### Exercise text:
<<<<

Ramp uses Modal to fine-tune their LLMs and scale batch processing. With Modal, Ramp was able to accelerate development of their text-to-structured-JSON model for receipt management, driving down receipts requiring manual intervention by 34%.
About Ramp
Ramp is rebuilding the CFO suite. It combines corporate cards and expense management, vendor management and price intelligence, procurement, bill payments, and accounting integrations into a unified platform designed to save time and money with every click. Businesses use Ramp as their primary spend management solution to fully automate non-payroll spend and streamline their financial operations. Time consuming tasks for finance teams like uploading receipts, paying vendors, and tracking spend are managed seamlessly in Ramp’s user-friendly interface.
The problem: Fine-tuning with custom code is a pain
One of Ramp’s flagship products is its intelligent receipt submissions flow, which uses an LLM to transform OCR data to structured JSON.
Ramp initially tried LLM providers like OpenAI but were not able to get the customizability they wanted and were also concerned about cost, reliability, and security. They then considered using a fine-tuning API provider on open-source models, but quickly realized this black box approach lacked customizability.
Ramp realized they needed a platform that would grant them the flexibility to control each step of their fine-tuning workflow.
The solution: Improve model accuracy while saving cost
By adopting Modal, Ramp was able to quickly and confidently drive down receipts requiring manual intervention by 34% on infrastructure that was an estimated 79% cheaper than other major LLM providers like OpenAI.
As a generalized platform for running Python functions in the cloud, Modal gave Ramp the flexibility needed to create a custom experimentation framework. They set up Modal functions to:
- Train many candidate models in parallel
- Persist the weights from different fine-tuning runs into Modal volumes
- Serve an inference endpoint that could spin up the different models as needed based on a parameterized input
These critical use cases allowed the team to quickly evaluate performance across multiple model designs.
Modal was able to support this workflow by:
- Easily orchestrating infrastructure: Modal automatically handles scaling up and down GPUs, which traditionally would be a huge pain with major cloud providers
- Standardizing experiment environments: Modal allows users to easily define a containerized environment that can be attached to any Modal function
Bonus: Speeding up LLM batch processing
Outside of fine-tuning, the Ramp team also opportunistically found other use cases for Modal.
For instance, one engineer was faced with the daunting task of using an LLM to strip out PII on 25,000 invoices. A script that would’ve taken 3 days to complete the task locally was ported to a Modal function and parallelized on 256 cloud workers, which allowed the task to be completed in a mere 20 minutes at a cost of $100.
Companies are quickly recognizing that using ergonomic infrastructure for data-intensive applications can double developer productivity. With Modal’s serverless platform as a critical part of their data processing stack, Ramp is well-equipped to ship their AI features faster than ever before.

>>>>

### Assignment:
Answer these from the text about Ramp and Modal:
1. By what percentage did Ramp cut the receipts that needed manual intervention?
2. What does the LLM in Ramp's receipt submissions flow turn OCR data into?
3. How many cloud workers ran the script that stripped PII from invoices?

### Data:
<<<<

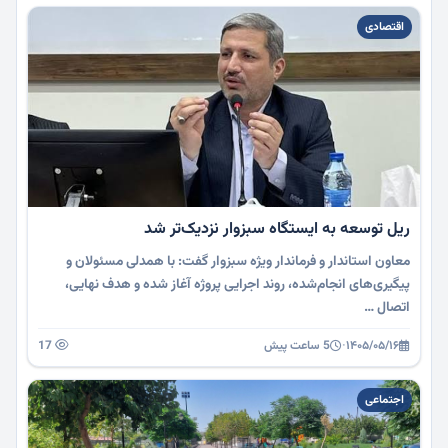
اقتصادی
ریل توسعه به ایستگاه سبزوار نزدیک‌تر شد
معاون استاندار و فرماندار ویژه سبزوار گفت: با همدلی مسئولان و
پیگیری‌های انجام‌شده، روند اجرایی پروژه آغاز شده و هدف نهایی،
اتصال …
۱۴۰۵/۰۵/۱۶
·
5 ساعت پیش
17
اجتماعی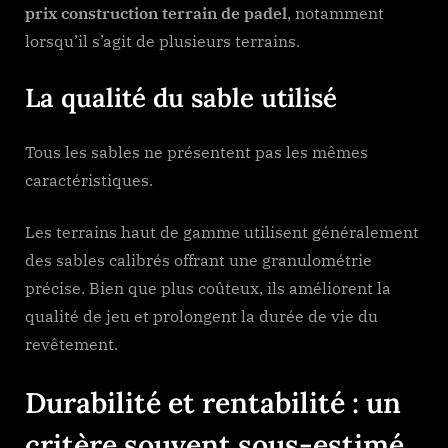
prix construction terrain de padel
, notamment
lorsqu’il s’agit de plusieurs terrains.
La qualité du sable utilisé
Tous les sables ne présentent pas les mêmes
caractéristiques.
Les terrains haut de gamme utilisent généralement
des sables calibrés offrant une granulométrie
précise. Bien que plus coûteux, ils améliorent la
qualité de jeu et prolongent la durée de vie du
revêtement.
Durabilité et rentabilité : un
critère souvent sous-estimé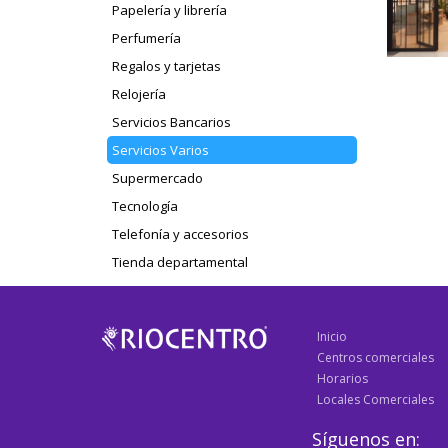
Papelería y librería
Perfumería
Regalos y tarjetas
Relojería
Servicios Bancarios
Servicios Varios
Supermercado
Tecnología
Telefonía y accesorios
Tienda departamental
Inicio
Centros comerciales
Horarios
Locales Comerciales
Síguenos en: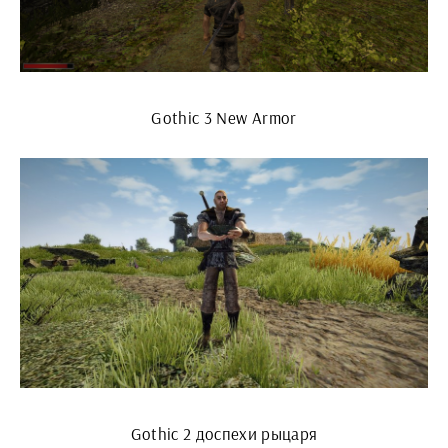
Gothic 3 New Armor
Gothic 2 доспехи рыцаря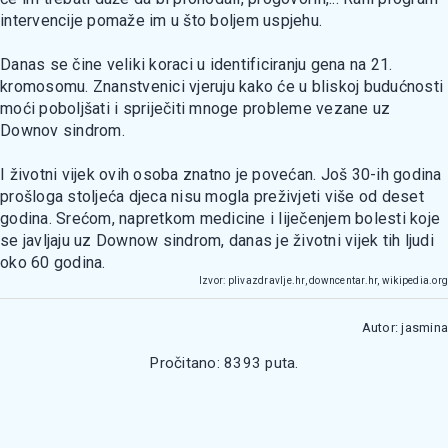
intervencije pomaže im u što boljem uspjehu.
Danas se čine veliki koraci u identificiranju gena na 21.
kromosomu. Znanstvenici vjeruju kako će u bliskoj budućnosti
moći poboljšati i spriječiti mnoge probleme vezane uz
Downov sindrom.
I životni vijek ovih osoba znatno je povećan. Još 30-ih godina
prošloga stoljeća djeca nisu mogla preživjeti više od deset
godina. Srećom, napretkom medicine i liječenjem bolesti koje
se javljaju uz Downow sindrom, danas je životni vijek tih ljudi
oko 60 godina.
Izvor: plivazdravlje.hr, downcentar.hr, wikipedia.org
Autor: jasmina
Pročitano: 8393 puta.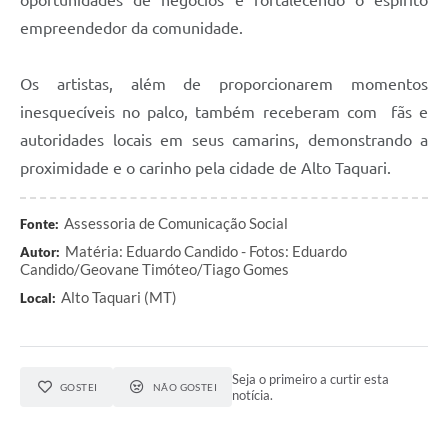
empreendedor da comunidade.
Os artistas, além de proporcionarem momentos
inesquecíveis no palco, também receberam com fãs e
autoridades locais em seus camarins, demonstrando a
proximidade e o carinho pela cidade de Alto Taquari.
Assessoria de Comunicação Social
Fonte:
Matéria: Eduardo Candido - Fotos: Eduardo
Autor:
Candido/Geovane Timóteo/Tiago Gomes
Alto Taquari (MT)
Local:
Seja o primeiro a curtir esta
GOSTEI
NÃO GOSTEI
notícia.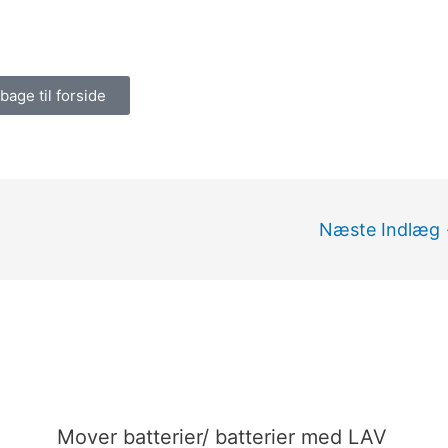
lbage til forside
Næste Indlæg
Mover batterier/ batterier med LAV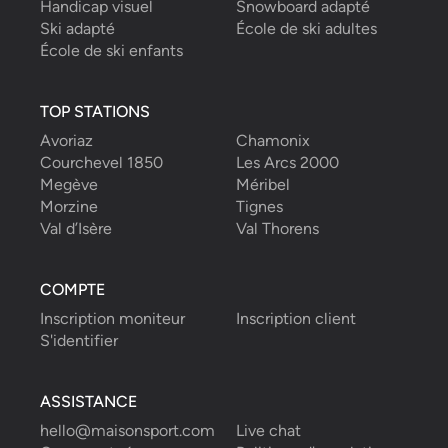
Handicap visuel
Snowboard adapté
Ski adapté
École de ski adultes
École de ski enfants
TOP STATIONS
Avoriaz
Chamonix
Courchevel 1850
Les Arcs 2000
Megève
Méribel
Morzine
Tignes
Val d’Isère
Val Thorens
COMPTE
Inscription moniteur
Inscription client
S'identifier
ASSISTANCE
hello@maisonsport.com
Live chat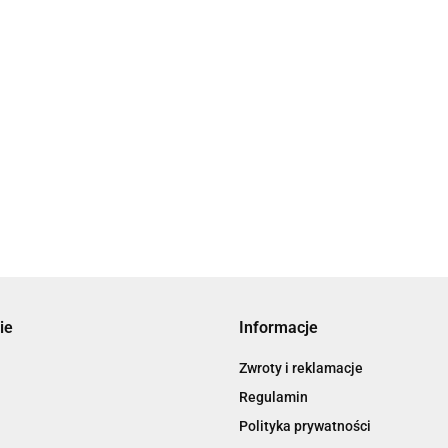
ie
Informacje
Zwroty i reklamacje
Regulamin
Polityka prywatności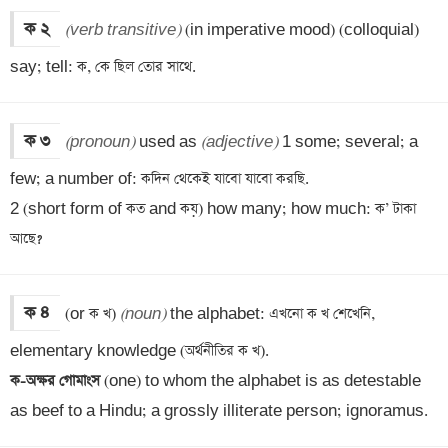
ক ২
(verb transitive)
 (in imperative mood) (colloquial) 
say; tell: ক, কে ছিল তোর সাথে.
ক ৩
(pronoun)
 used as 
(adjective)
 1 some; several; a 
few; a number of: কদিন থেকেই যাবো যাবো করছি.

2 (short form of কত and কয়) how many; how much: ক’ টাকা 
আছে?
ক ৪
(or ক খ) 
(noun)
 the alphabet: এখনো ক খ শেখেনি, 
ক-অক্ষর গোমাংস 
(one) to whom the alphabet is as detestable 
as beef to a Hindu; a grossly illiterate person; ignoramus.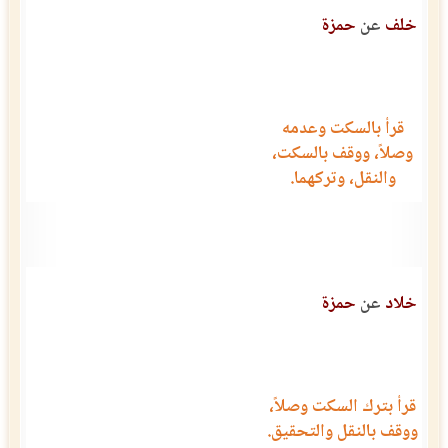
خلف
عن
حمزة
قرأ بالسكت وعدمه
وصلاً، ووقف بالسكت،
والنقل، وتركهما.
خلاد
عن
حمزة
قرأ بترك السكت وصلاً،
ووقف بالنقل والتحقيق.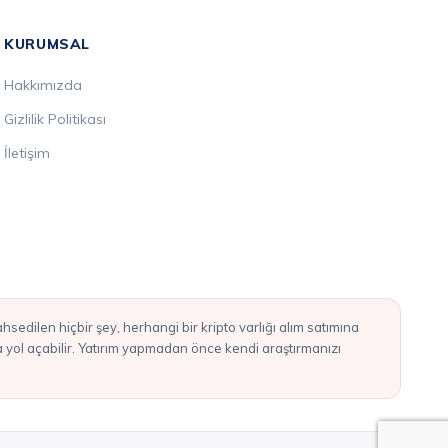
KURUMSAL
Hakkımızda
Gizlilik Politikası
İletişim
ba yol açabilir. Yatırım yapmadan önce kendi araştırmanızı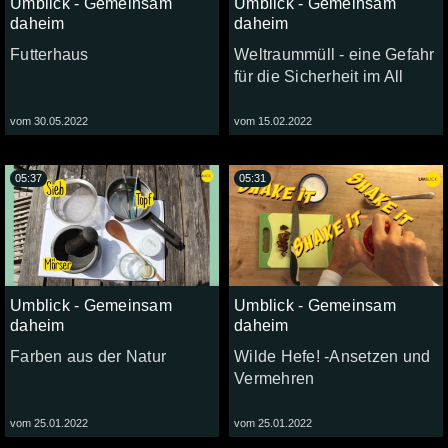
Umblick - Gemeinsam
Umblick - Gemeinsam
daheim
daheim
Futterhaus
Weltraummüll - eine Gefahr
für die Sicherheit im All
vom 30.05.2022
vom 15.02.2022
05:37
05:31
Umblick - Gemeinsam
Umblick - Gemeinsam
daheim
daheim
Farben aus der Natur
Wilde Hefe! -Ansetzen und
Vermehren
vom 25.01.2022
vom 25.01.2022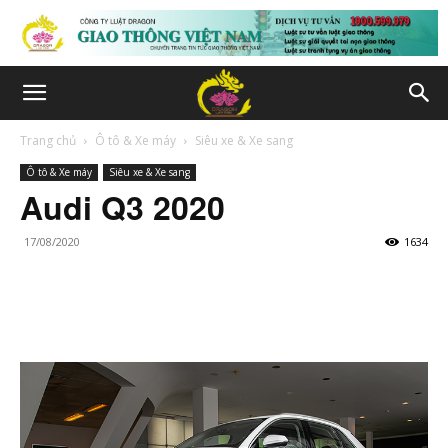
Trang chủ
Ô tô & Xe máy
Siêu xe & Xe sang
Ô tô & Xe máy
Siêu xe & Xe sang
Audi Q3 2020
17/08/2020
1634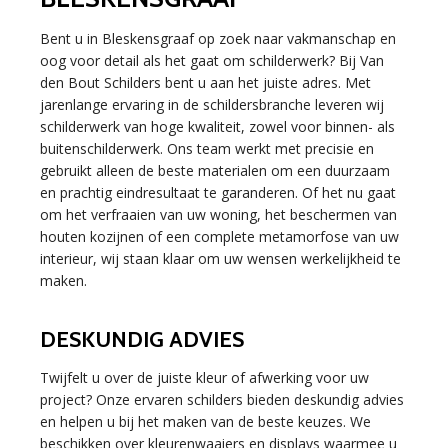
Bent u in Bleskensgraaf op zoek naar vakmanschap en
oog voor detail als het gaat om schilderwerk? Bij Van
den Bout Schilders bent u aan het juiste adres. Met
jarenlange ervaring in de schildersbranche leveren wij
schilderwerk van hoge kwaliteit, zowel voor binnen- als
buitenschilderwerk. Ons team werkt met precisie en
gebruikt alleen de beste materialen om een duurzaam
en prachtig eindresultaat te garanderen. Of het nu gaat
om het verfraaien van uw woning, het beschermen van
houten kozijnen of een complete metamorfose van uw
interieur, wij staan klaar om uw wensen werkelijkheid te
maken.
DESKUNDIG ADVIES
Twijfelt u over de juiste kleur of afwerking voor uw
project? Onze ervaren schilders bieden deskundig advies
en helpen u bij het maken van de beste keuzes. We
beschikken over kleurenwaaiers en displays waarmee u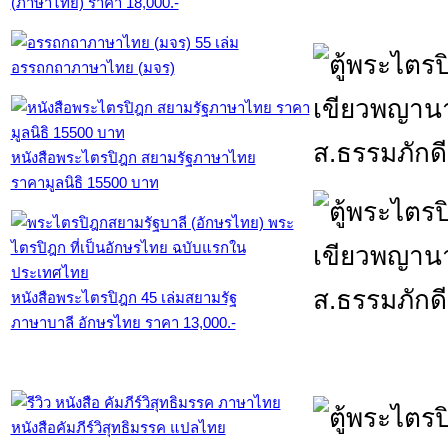
(ภาษาไทย) ราคา 18,000.-
อรรถกถาภาษาไทย (มจร)
หนังสือพระไตรปิฎก สยามรัฐภาษาไทย
ราคามูลนิธิ 15500 บาท
หนังสือพระไตรปิฎก 45 เล่มสยามรัฐ
ภาษาบาลี อักษรไทย ราคา 13,000.-
หนังสือคัมภีร์วิสุทธิมรรค แปลไทย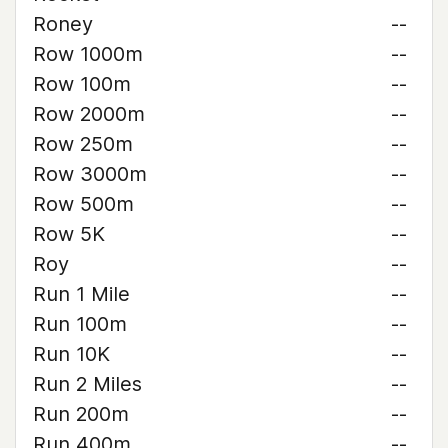
Roney
--
Row 1000m
--
Row 100m
--
Row 2000m
--
Row 250m
--
Row 3000m
--
Row 500m
--
Row 5K
--
Roy
--
Run 1 Mile
--
Run 100m
--
Run 10K
--
Run 2 Miles
--
Run 200m
--
Run 400m
--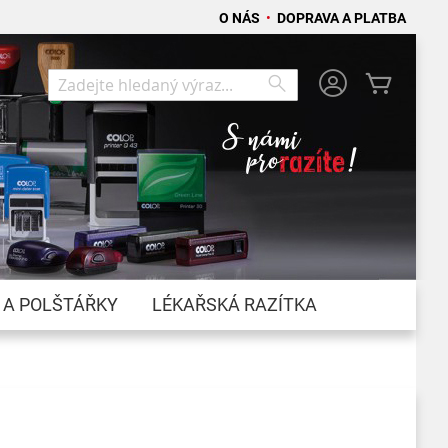
O NÁS
•
DOPRAVA A PLATBA
Můj koší
Search
Search
 A POLŠTÁŘKY
LÉKAŘSKÁ RAZÍTKA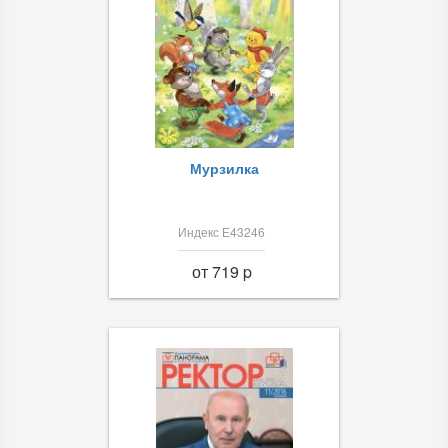
Мурзилка
Индекс Е43246
от 719 p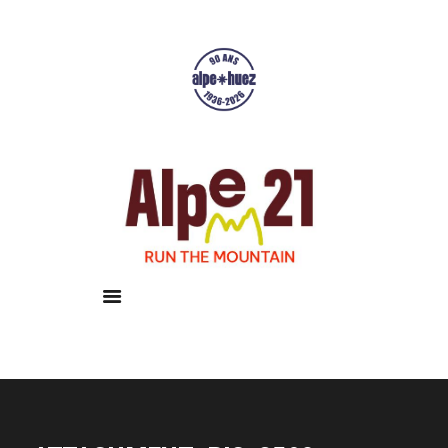
Accueil
Courses
Résultats
Galerie
Infos pratiques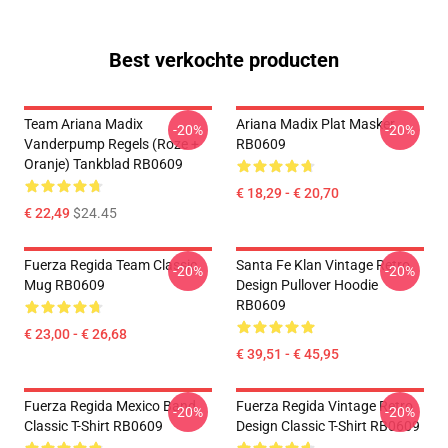
Best verkochte producten
Team Ariana Madix
Ariana Madix Plat Masker
-20%
-20%
Vanderpump Regels (Roze +
RB0609
Oranje) Tankblad RB0609
€ 18,29 - € 20,70
€ 22,49
$24.45
Fuerza Regida Team Classic
Santa Fe Klan Vintage Retro
-20%
-20%
Mug RB0609
Design Pullover Hoodie
RB0609
€ 23,00 - € 26,68
€ 39,51 - € 45,95
Fuerza Regida Mexico Band
Fuerza Regida Vintage Retro
-20%
-20%
Classic T-Shirt RB0609
Design Classic T-Shirt RB0609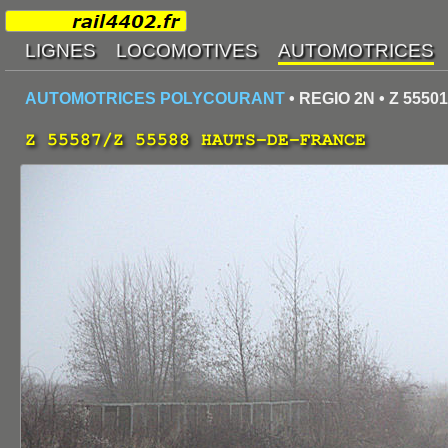
AUTOMOTRICES POLYCOURANT
• REGIO 2N • Z 55501
Z 55587/Z 55588 HAUTS-DE-FRANCE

>>>>

### Worked solution:
1. 34%
2. Structured JSON
3. 256